▸ EXERCISE PROMPT
Given these entries, repeat exactly the lines starting with the one that has "429 32 2189" and going on through the one that has "168 205 13.40", both included, but none of the pictures.

PROVIDED RECORDS Block Start

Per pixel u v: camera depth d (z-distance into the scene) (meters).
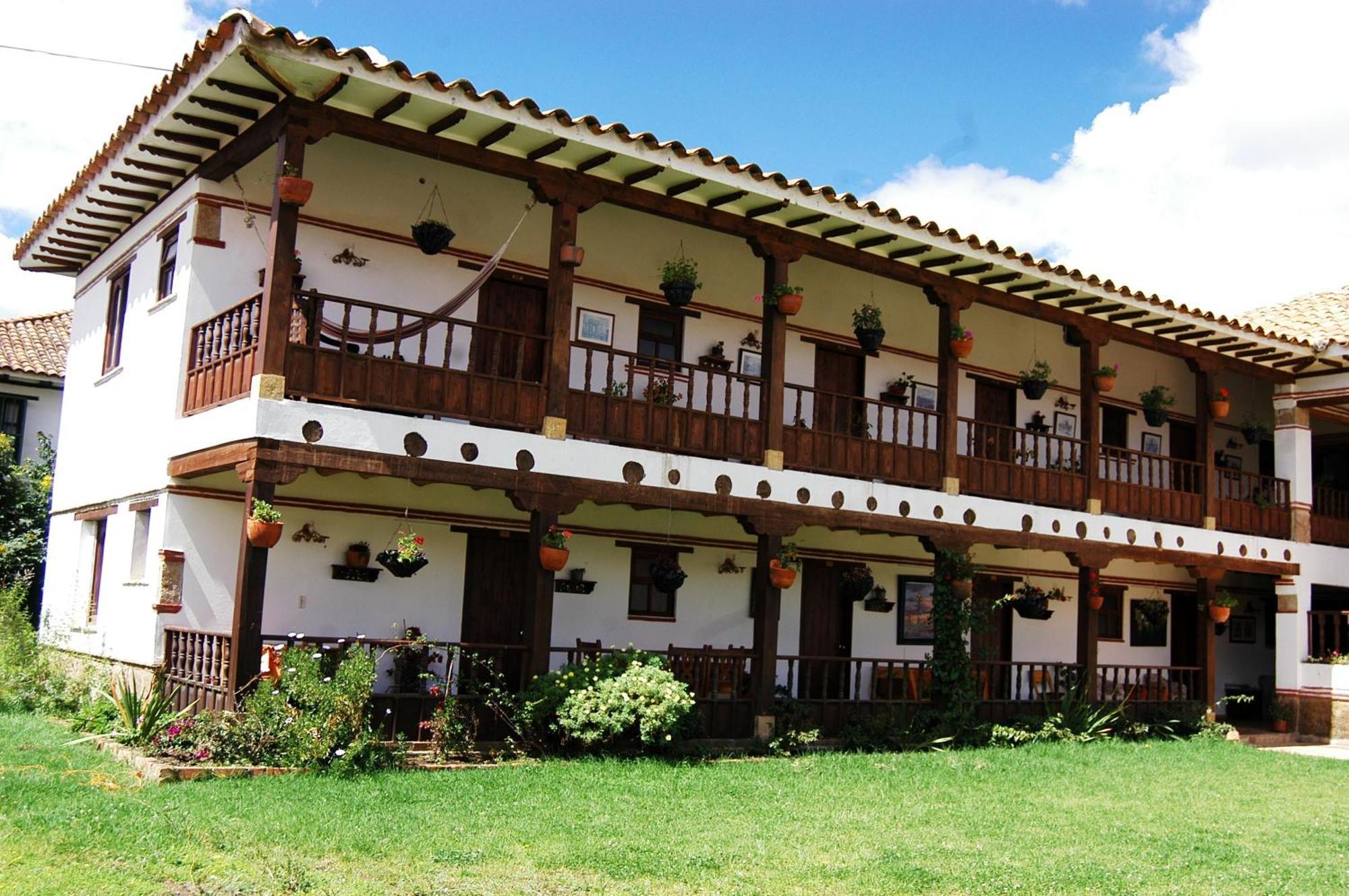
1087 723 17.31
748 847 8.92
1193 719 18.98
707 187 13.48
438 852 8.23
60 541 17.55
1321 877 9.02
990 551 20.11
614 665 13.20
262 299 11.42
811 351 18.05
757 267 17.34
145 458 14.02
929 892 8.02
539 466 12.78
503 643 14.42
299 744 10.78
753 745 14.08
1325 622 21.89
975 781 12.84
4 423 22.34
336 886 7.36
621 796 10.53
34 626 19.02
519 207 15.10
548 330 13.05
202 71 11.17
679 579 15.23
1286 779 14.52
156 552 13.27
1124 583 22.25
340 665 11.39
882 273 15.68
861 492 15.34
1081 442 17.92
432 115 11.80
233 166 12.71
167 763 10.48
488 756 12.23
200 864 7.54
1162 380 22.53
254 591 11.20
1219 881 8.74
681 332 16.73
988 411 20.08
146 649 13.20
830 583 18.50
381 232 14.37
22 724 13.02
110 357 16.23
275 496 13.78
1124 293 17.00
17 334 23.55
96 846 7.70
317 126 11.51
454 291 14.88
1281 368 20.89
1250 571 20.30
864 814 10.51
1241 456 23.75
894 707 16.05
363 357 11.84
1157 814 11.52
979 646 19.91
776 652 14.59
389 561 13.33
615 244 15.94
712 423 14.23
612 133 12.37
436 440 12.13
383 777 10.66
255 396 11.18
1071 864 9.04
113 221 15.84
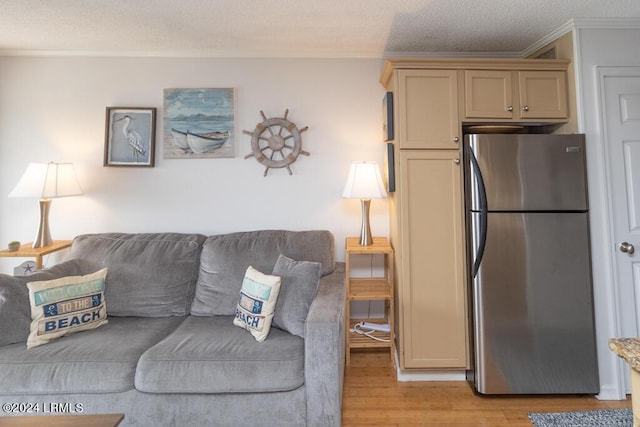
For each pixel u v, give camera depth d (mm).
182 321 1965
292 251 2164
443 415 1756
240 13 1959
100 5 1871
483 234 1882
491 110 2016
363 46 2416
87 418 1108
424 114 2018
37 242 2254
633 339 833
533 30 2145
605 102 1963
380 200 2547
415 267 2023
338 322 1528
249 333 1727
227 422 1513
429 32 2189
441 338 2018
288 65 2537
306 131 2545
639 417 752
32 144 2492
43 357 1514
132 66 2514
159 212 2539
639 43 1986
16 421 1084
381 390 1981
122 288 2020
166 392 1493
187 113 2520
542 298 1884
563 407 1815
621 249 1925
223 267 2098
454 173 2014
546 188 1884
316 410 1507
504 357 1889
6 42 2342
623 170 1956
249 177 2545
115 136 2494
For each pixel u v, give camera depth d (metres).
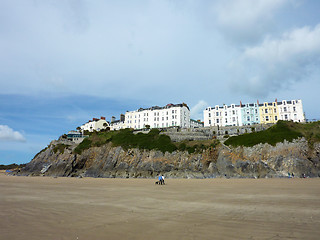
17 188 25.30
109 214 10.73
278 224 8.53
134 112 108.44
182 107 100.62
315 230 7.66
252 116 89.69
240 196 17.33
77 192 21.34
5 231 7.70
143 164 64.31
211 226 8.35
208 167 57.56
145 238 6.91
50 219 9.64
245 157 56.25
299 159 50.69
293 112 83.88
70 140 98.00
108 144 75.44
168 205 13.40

PROVIDED RECORDS Block End
PROVIDED RECORDS Block Start

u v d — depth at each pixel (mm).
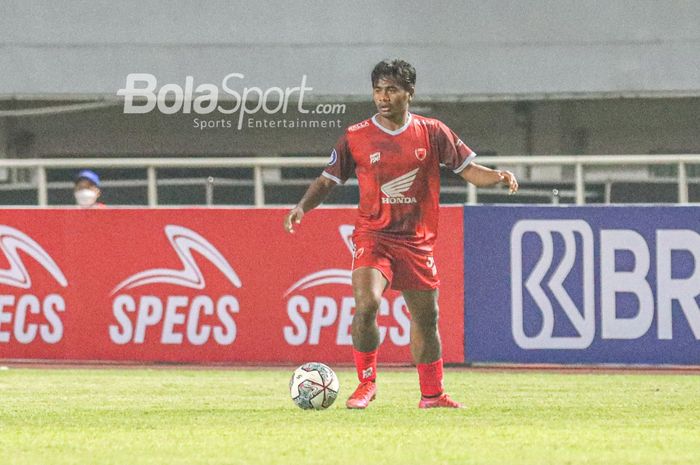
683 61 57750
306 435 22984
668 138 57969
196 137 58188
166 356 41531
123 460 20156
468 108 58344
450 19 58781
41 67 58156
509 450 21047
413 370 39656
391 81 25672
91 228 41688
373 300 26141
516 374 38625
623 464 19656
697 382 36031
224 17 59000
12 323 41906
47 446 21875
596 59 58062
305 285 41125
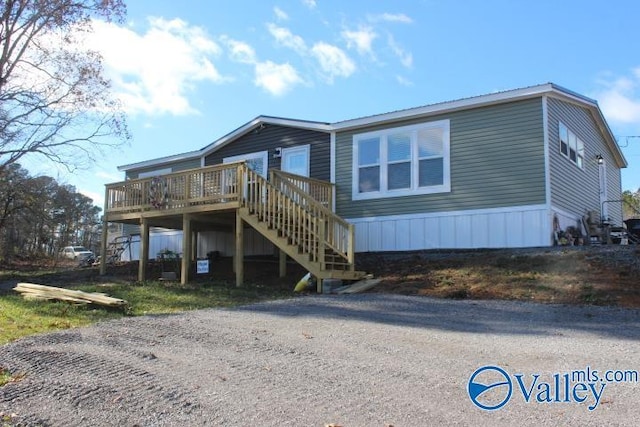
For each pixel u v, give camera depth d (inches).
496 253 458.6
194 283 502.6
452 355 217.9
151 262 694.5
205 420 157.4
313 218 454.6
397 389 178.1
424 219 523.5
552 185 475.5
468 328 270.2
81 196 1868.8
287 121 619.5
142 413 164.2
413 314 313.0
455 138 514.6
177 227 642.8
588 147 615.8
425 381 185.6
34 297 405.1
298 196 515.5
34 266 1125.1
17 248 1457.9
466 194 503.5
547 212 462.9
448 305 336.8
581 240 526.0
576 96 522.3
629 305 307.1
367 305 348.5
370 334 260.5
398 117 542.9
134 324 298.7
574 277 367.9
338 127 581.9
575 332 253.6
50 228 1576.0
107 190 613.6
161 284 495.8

PROVIDED RECORDS Block End

▸ RESPONSE TO THIS EXERCISE
429 32 2189
441 338 2018
288 65 2537
306 131 2545
639 417 752
32 144 2492
43 357 1514
132 66 2514
159 212 2539
639 43 1986
16 421 1084
381 390 1981
122 288 2020
166 392 1493
187 113 2520
542 298 1884
563 407 1815
621 249 1925
223 267 2098
454 173 2014
546 188 1884
316 410 1507
504 357 1889
6 42 2342
623 170 1956
249 177 2545
115 136 2494
For each pixel u v, give camera depth d (metres).
17 188 25.30
109 214 10.73
278 224 8.53
134 112 108.44
182 107 100.62
315 230 7.66
252 116 89.69
240 196 17.33
77 192 21.34
5 231 7.70
143 164 64.31
211 226 8.35
208 167 57.56
145 238 6.91
50 219 9.64
245 157 56.25
299 159 50.69
293 112 83.88
70 140 98.00
108 144 75.44
168 205 13.40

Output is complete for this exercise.